Lines outside the range are not wanted. Give again exactly the lines between the line holding "right eye: (614, 155)" and the line holding "left back paw: (250, 407)", inclusive, from the listing below.

▬▬▬▬▬▬▬▬▬▬

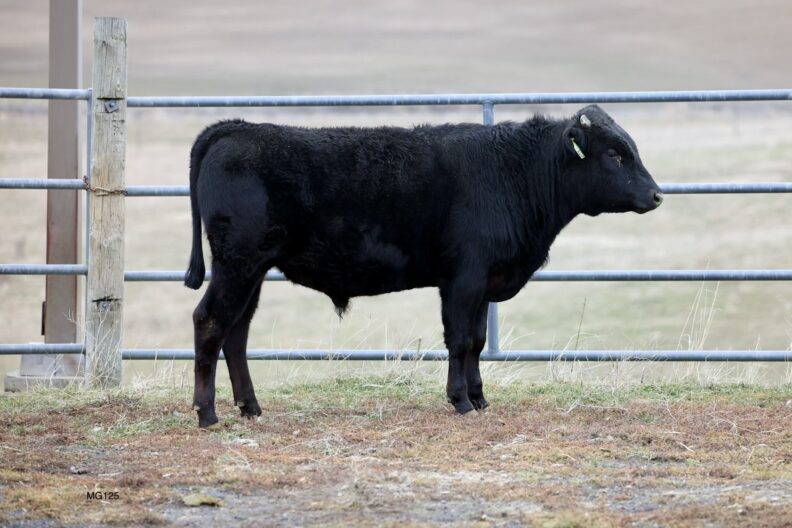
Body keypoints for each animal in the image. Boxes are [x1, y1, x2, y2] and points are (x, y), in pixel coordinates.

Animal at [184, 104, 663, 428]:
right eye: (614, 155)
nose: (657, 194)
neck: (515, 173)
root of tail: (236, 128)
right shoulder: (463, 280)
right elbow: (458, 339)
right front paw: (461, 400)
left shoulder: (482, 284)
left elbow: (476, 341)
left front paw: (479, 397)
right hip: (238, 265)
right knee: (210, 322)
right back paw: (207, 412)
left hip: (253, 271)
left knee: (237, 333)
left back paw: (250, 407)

▬▬▬▬▬▬▬▬▬▬

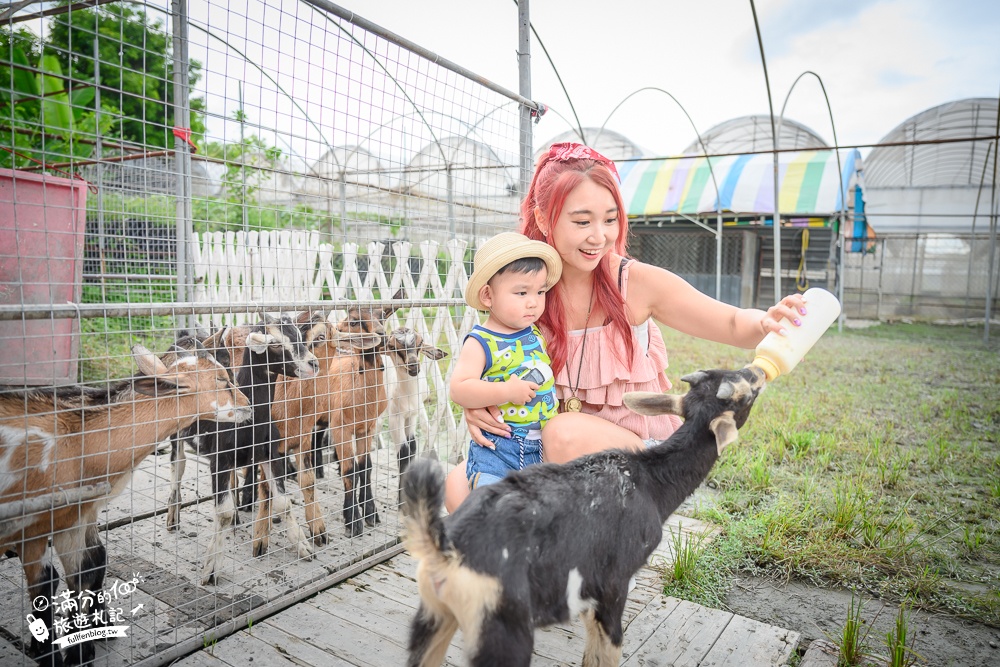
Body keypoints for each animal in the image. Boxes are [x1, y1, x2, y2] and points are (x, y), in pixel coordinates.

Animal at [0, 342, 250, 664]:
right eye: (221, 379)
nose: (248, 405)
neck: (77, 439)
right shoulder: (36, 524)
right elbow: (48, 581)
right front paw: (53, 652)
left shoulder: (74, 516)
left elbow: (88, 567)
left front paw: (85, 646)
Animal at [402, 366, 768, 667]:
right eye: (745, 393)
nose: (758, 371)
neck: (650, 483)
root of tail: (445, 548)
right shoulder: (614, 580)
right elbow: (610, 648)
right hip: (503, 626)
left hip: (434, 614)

▬▬▬▬▬▬▬▬▬▬

» **Task result**
right eye: (614, 155)
nose: (657, 194)
neck: (515, 173)
root of tail: (236, 128)
right shoulder: (463, 280)
right elbow: (458, 339)
right front paw: (461, 400)
left shoulder: (482, 284)
left elbow: (476, 341)
left front paw: (479, 397)
right hip: (238, 265)
right knee: (210, 322)
right back paw: (207, 412)
left hip: (253, 271)
left knee: (237, 333)
left back paw: (250, 407)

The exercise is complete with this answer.